(Front-end code change data)
#####

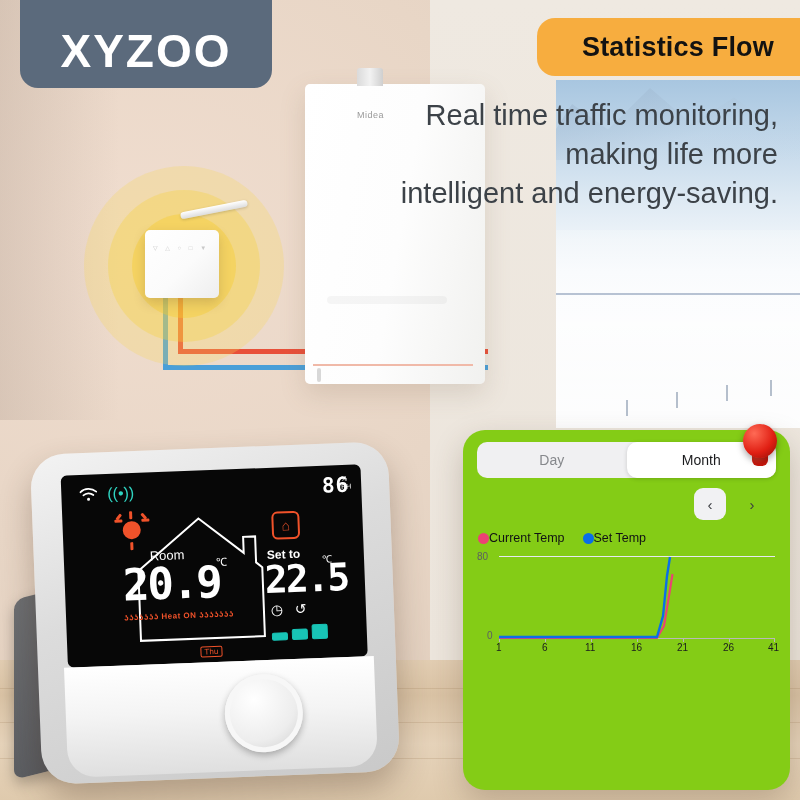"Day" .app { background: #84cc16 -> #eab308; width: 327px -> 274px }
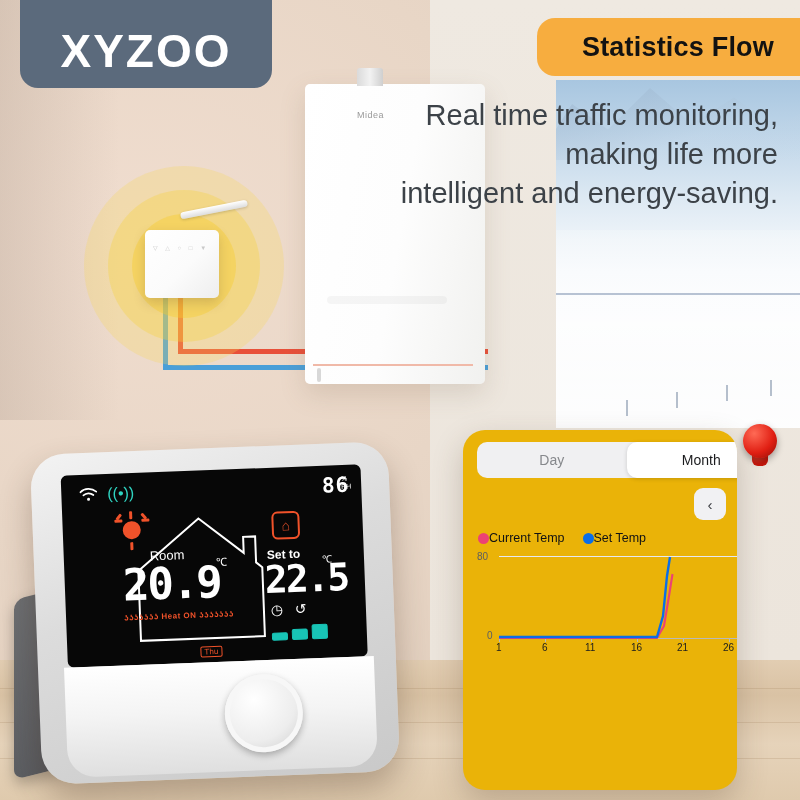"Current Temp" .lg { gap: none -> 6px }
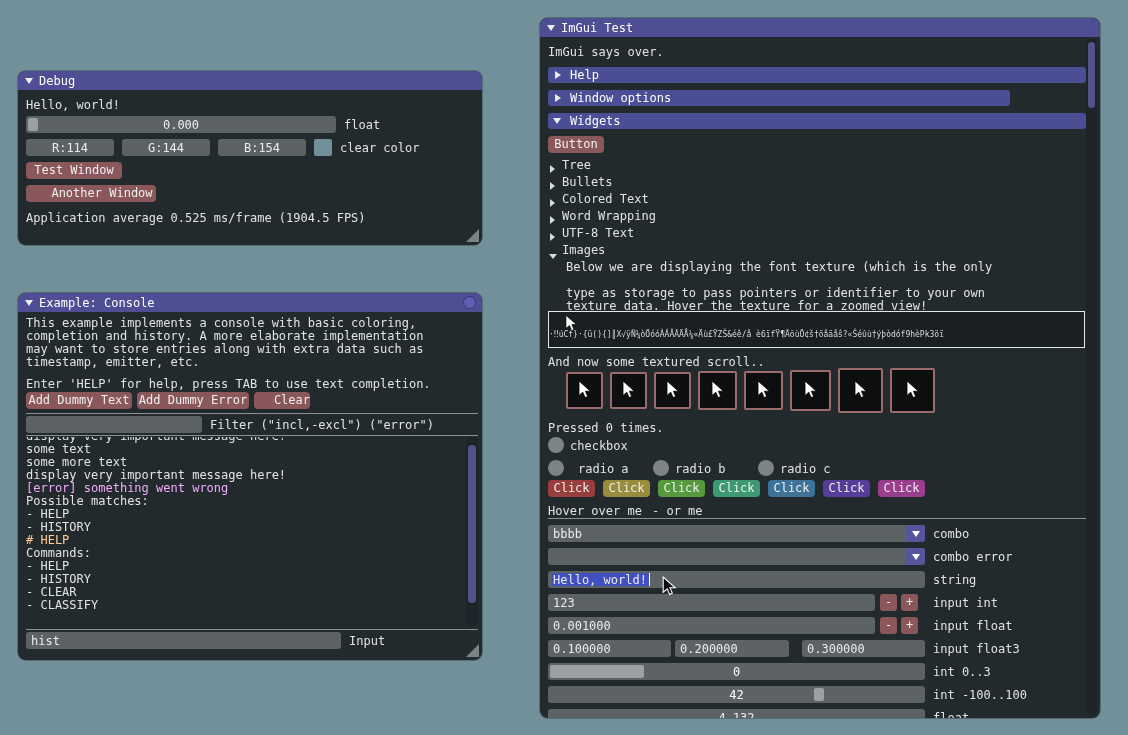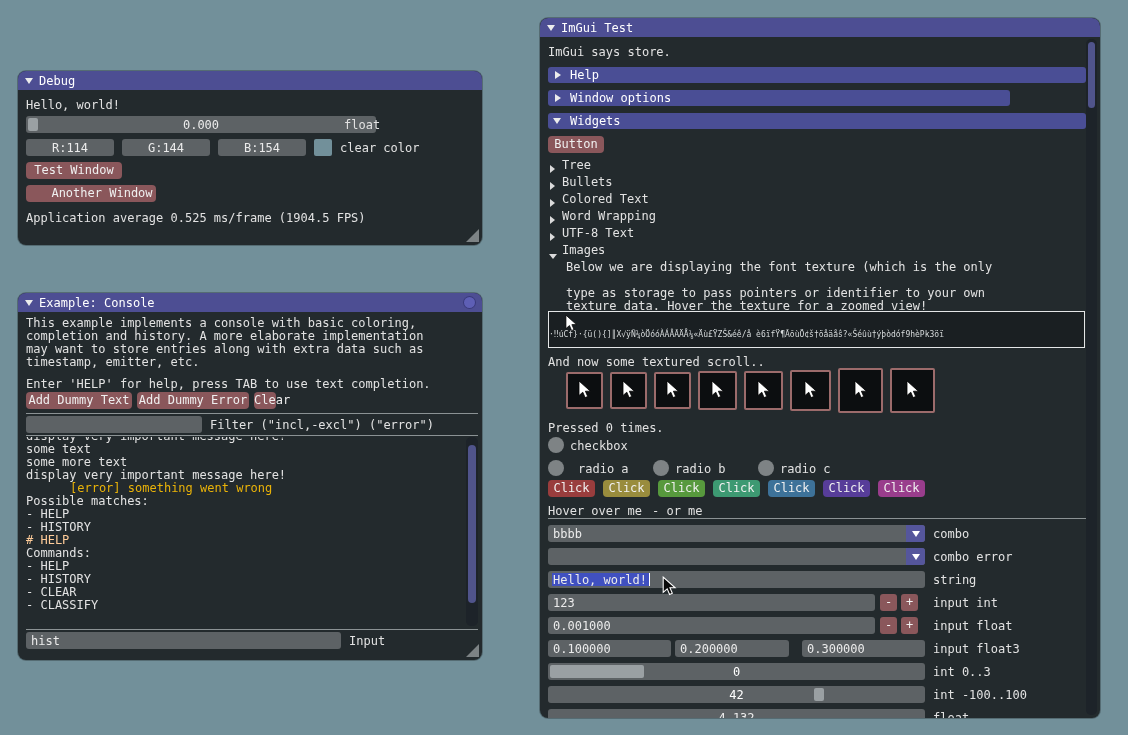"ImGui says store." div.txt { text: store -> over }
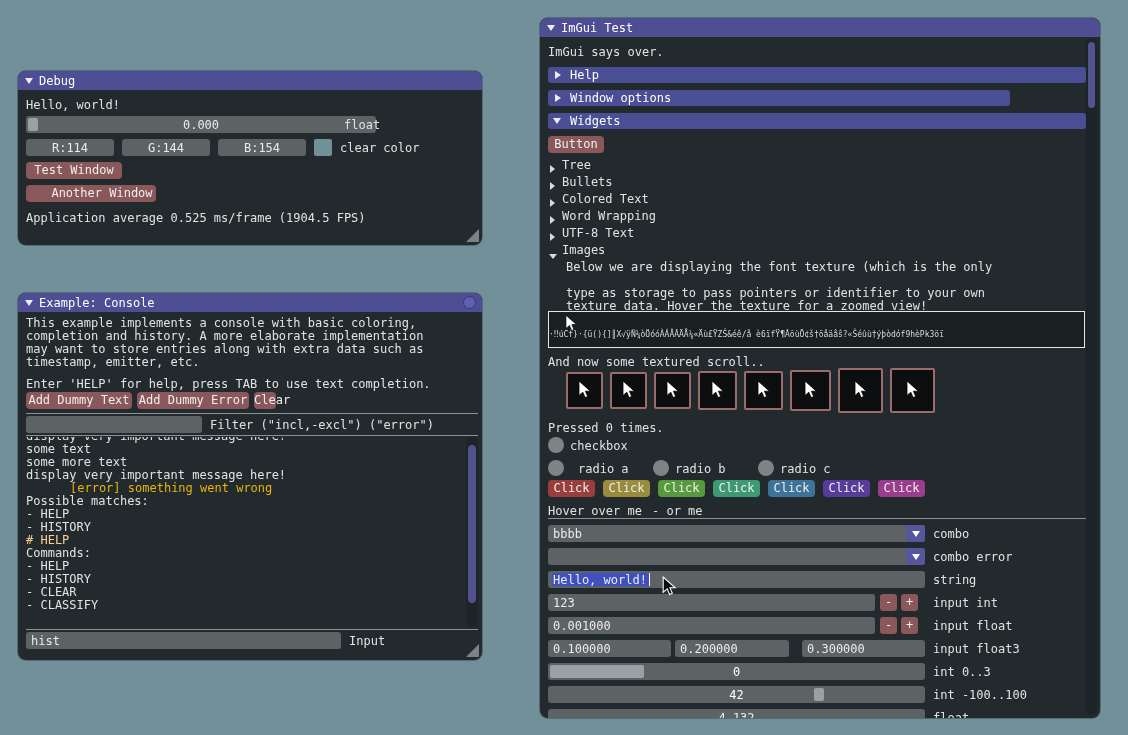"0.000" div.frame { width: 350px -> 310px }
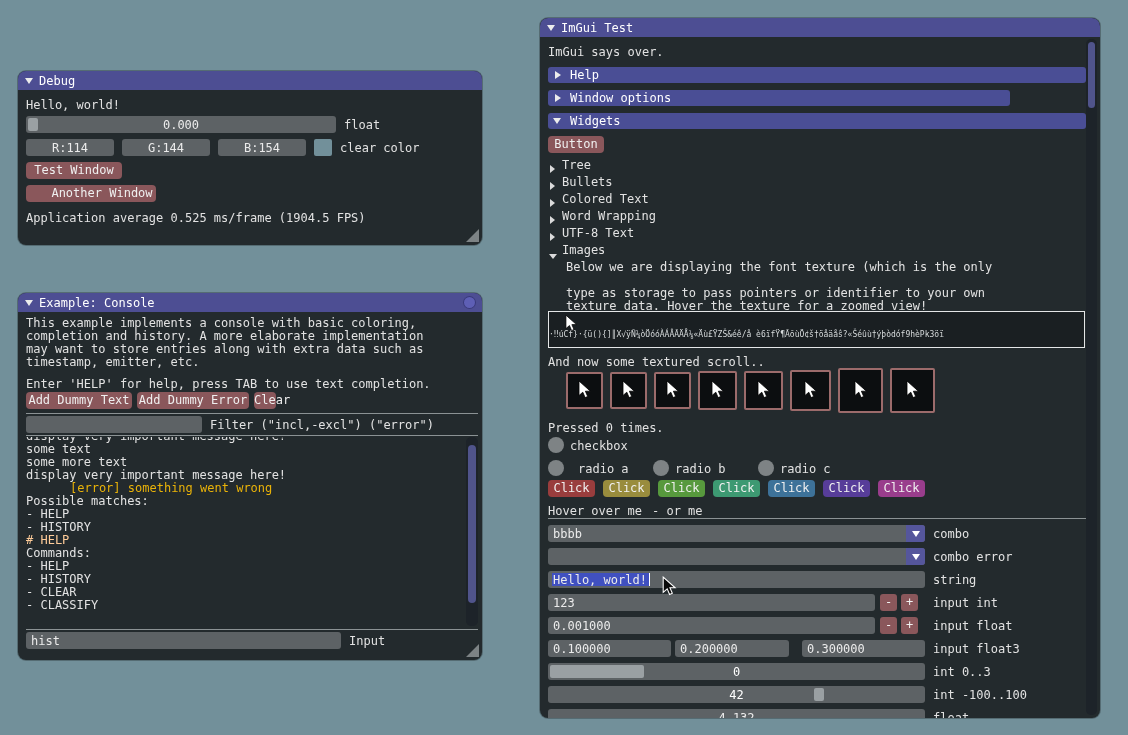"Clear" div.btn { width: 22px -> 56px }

#####

▸ Work request
Only the lines from the one with "gap: none ->" through the end of the data, both ends included, should be written out exactly, and no pictures should appear.

▸ Exercise response
"Current Temp" .lg { gap: none -> 6px }
"ImGui says store." div.txt { text: store -> over }
"0.000" div.frame { width: 350px -> 310px }
"Clear" div.btn { width: 22px -> 56px }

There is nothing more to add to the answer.